Provided records:
....

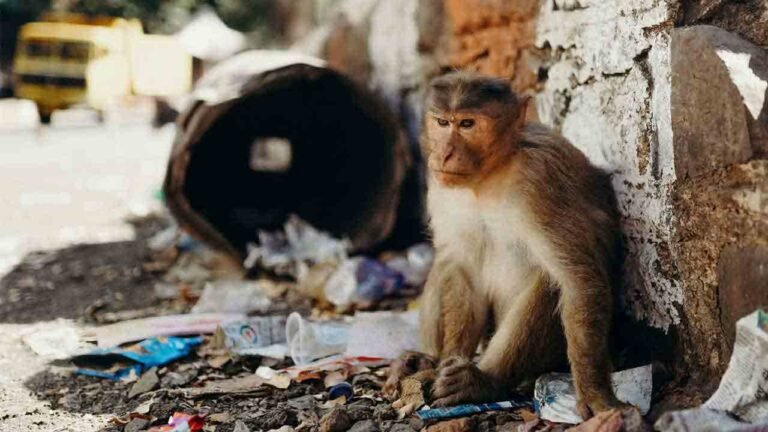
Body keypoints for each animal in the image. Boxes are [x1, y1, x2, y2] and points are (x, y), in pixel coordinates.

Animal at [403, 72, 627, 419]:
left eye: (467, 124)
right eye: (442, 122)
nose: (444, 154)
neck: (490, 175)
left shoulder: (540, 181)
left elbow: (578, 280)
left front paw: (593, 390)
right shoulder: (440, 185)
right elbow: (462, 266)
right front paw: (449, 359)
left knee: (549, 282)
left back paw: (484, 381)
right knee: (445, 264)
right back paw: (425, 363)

....

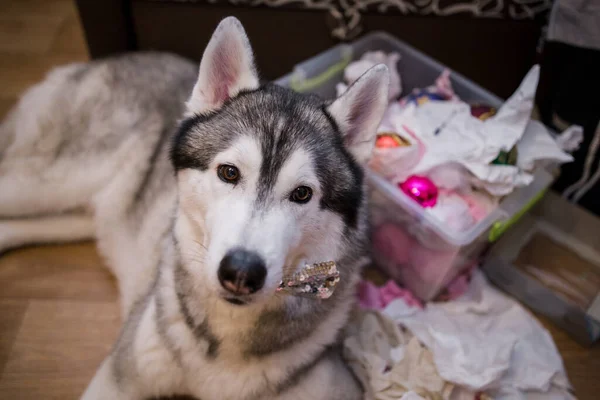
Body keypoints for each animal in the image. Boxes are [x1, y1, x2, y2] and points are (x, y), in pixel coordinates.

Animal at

....

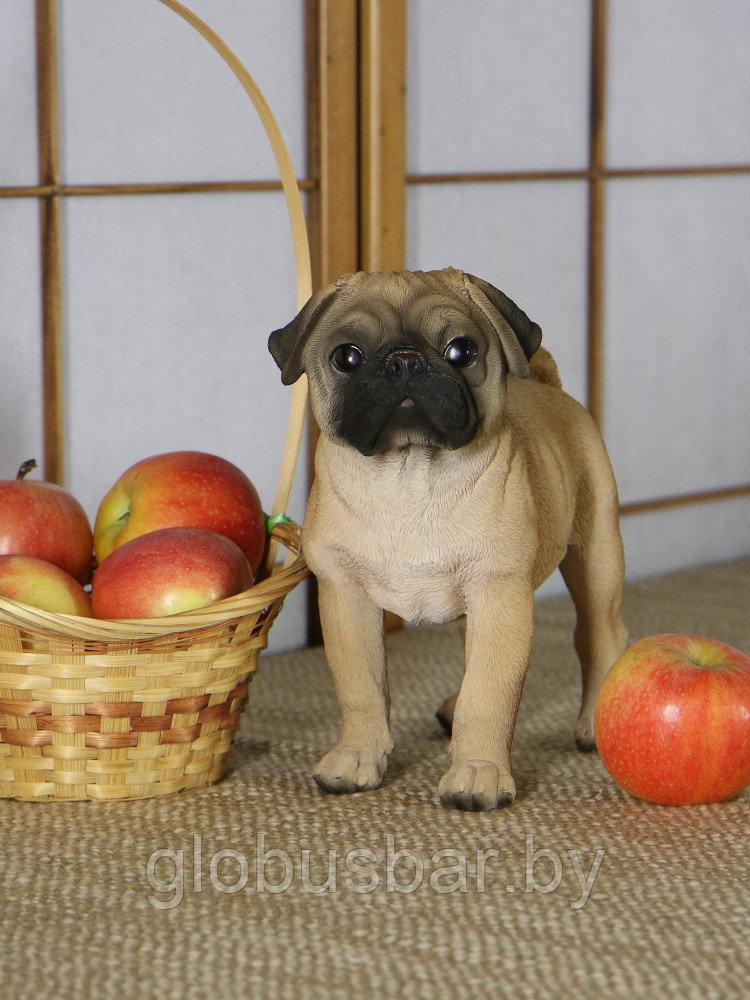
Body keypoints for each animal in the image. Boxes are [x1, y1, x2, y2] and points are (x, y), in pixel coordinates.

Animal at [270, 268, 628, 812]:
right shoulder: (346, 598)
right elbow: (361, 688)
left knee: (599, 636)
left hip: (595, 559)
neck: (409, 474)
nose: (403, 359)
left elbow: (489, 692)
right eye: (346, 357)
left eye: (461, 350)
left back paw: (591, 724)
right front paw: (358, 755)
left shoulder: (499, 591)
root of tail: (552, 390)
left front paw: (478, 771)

....

Work instructions:
Look back at the entries above and repeat, unchanged, every line from the line holding "left eye: (467, 124)" through the line holding "right back paw: (425, 363)".

Task output:
left eye: (467, 124)
right eye: (442, 122)
nose: (444, 154)
neck: (490, 175)
left shoulder: (540, 181)
left elbow: (578, 280)
left front paw: (593, 390)
right shoulder: (440, 185)
right elbow: (462, 266)
right front paw: (449, 359)
left knee: (549, 282)
left back paw: (484, 381)
right knee: (445, 264)
right back paw: (425, 363)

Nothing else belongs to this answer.